AA FOUND GUILTY OF UNFAIR DISMISSAL OF SOMERSET SENIOR HOTEL INSPECTOR IN DISPUTE OVER PRIVATE EQUITY CUTS IN PAY AND CONDITIONS
Southampton tribunal found that Jane Wyatt had worked for AA for 30 years with an unblemished work record until she opposed £9,000 cut in her salary.
An Employment Tribunal in Southampton has found that the AA unfairly dismissed GMB member Jane Wyatt, a senior AA hotel inspector in October 2007. Jane Wyatt from Taunton in Somerset had been employed by the AA for thirty years and she was employed in the Hotels Services Division which had thirty-five to forty employees. Jane was responsibly for managing a team of five hotel inspectors.
In the Autumn of 2006 the AA was owned by private equity companies CVC and Premia who had set about a carve up of numbers of employees and the terms and conditions of employment those who remained (see note 2 to editors below). A new manager was appointed to the Hotels Division and he set about cutting the terms and conditions of employment.
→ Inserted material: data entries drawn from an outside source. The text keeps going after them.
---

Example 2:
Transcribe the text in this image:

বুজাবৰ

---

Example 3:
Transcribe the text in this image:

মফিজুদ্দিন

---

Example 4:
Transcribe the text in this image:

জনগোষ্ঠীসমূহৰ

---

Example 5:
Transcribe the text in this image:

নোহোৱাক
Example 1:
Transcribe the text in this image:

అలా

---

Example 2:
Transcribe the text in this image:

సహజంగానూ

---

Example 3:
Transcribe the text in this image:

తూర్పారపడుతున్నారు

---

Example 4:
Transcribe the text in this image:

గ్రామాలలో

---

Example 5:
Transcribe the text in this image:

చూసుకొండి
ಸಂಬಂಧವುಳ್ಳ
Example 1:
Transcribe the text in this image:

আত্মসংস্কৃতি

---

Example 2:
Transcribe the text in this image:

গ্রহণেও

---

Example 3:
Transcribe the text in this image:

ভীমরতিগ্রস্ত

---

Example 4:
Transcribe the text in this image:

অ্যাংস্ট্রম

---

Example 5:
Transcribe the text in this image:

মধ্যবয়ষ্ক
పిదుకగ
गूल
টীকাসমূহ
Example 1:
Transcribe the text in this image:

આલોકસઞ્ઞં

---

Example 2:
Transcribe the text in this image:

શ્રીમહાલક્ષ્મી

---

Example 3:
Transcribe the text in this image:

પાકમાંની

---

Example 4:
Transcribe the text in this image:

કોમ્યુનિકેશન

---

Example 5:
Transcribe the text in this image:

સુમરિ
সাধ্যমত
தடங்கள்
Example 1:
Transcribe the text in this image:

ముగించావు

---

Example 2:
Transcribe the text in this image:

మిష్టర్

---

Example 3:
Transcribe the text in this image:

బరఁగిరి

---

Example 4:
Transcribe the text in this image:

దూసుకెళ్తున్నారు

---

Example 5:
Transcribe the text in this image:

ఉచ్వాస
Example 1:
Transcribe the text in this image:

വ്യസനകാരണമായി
The new terms and conditions meant a pay cut of up to £9,000 a year in pensionable salary and gave the AA authority to change pay and conditions arrangements in the future without negotiation. These new terms and conditions were opposed by GMB and almost the entire staff including Jane and most of the other senior staff. Jane was quite vocal in her support for GMB’s position and made this clear in an email to staff on the 6th February 2007. For this email she was victimised. The senior management team set about undermining the opposition of the staff to the cuts and eventually imposed them. Jane was isolated, marginalised and dismissed by the AA managers in October 2007.
By this time AA had merged with private equity owned SAGA and a senior manager from SAGA upheld her dismissal. The Employment Tribunal which heard the case during three days in August, one day in September and four days in October 2008 has found that Jane Wyatt was unfairly dismissed. No date has yet been fixed for the damages hearing.
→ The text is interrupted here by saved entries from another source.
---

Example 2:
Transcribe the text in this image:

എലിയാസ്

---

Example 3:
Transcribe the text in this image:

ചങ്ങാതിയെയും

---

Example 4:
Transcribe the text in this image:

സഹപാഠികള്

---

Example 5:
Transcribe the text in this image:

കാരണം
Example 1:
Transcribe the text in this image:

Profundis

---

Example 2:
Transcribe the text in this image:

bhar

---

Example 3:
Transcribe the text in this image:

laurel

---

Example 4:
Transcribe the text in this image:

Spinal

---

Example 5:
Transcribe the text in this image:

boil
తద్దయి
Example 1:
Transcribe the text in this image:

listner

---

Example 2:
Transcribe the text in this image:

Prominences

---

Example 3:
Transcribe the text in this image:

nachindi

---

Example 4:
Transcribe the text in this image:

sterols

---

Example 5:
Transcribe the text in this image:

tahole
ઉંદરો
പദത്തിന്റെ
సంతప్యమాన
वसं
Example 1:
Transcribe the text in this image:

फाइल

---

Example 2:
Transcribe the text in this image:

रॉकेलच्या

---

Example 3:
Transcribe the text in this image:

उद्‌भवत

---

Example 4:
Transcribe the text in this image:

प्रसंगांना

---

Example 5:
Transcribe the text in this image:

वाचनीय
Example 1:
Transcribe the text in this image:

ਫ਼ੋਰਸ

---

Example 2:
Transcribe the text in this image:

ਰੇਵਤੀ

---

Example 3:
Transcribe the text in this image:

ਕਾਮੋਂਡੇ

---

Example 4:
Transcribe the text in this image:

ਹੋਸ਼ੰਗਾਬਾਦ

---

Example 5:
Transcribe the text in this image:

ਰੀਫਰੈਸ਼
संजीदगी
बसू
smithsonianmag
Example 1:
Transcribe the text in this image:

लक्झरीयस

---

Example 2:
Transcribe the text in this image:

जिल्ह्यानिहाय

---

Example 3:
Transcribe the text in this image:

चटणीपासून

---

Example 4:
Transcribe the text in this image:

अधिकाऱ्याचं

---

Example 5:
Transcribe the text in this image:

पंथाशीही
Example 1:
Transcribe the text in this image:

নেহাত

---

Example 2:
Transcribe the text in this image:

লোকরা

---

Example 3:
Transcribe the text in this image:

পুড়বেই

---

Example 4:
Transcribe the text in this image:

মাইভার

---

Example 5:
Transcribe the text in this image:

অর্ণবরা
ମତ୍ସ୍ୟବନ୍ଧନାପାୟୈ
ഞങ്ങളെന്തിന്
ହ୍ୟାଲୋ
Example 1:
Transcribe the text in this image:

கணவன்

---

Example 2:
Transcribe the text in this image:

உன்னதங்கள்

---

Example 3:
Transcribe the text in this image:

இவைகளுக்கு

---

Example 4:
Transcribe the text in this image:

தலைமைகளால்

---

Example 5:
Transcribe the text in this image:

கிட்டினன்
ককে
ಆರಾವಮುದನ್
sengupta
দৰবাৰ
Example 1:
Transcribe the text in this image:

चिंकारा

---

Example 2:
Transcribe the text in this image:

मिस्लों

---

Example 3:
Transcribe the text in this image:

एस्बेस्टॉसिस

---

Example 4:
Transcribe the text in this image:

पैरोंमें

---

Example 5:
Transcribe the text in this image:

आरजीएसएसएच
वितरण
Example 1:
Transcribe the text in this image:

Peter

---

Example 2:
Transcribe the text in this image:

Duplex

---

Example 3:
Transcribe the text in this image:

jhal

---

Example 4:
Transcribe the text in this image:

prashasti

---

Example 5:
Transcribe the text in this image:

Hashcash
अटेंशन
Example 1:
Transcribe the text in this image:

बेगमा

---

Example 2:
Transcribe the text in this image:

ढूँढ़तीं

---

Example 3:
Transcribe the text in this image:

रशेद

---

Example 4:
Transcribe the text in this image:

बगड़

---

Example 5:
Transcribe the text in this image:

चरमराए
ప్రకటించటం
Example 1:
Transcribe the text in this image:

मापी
Paul Maloney, GMB National Officer said, “Jane Wyatt is a member of GMB who stood up to the bullying and harassment visited on the workforce of the AA by the private equity owners. She was victimised for her stand and she was the subject of scurrilous and spurious allegations. Her stand has been vindicated by the employment tribunal which has ruled that she was unfairly dismissed by the AA.
GMB have always said that the AA, after it was taken over by private equity, was involved in the biggest act of corporate bullying ever seen in the UK. Jane had thirty years of unblemished service as a hotel inspector with the AA. She was widely respected by her colleagues and by the hotel trade that she served. She was sacked for refusing to accept a pay cut of up to £9,000 per annum and for refusing to give a blank cheque to the AA to cut terms and conditions further if they so wished.
The manner in which she was pushed out the door by the collusion of AA management is still the subject of litigation and GMB is looking at other ways of remedying the damage that Jane and other GMB members suffered at the hands of the AA.”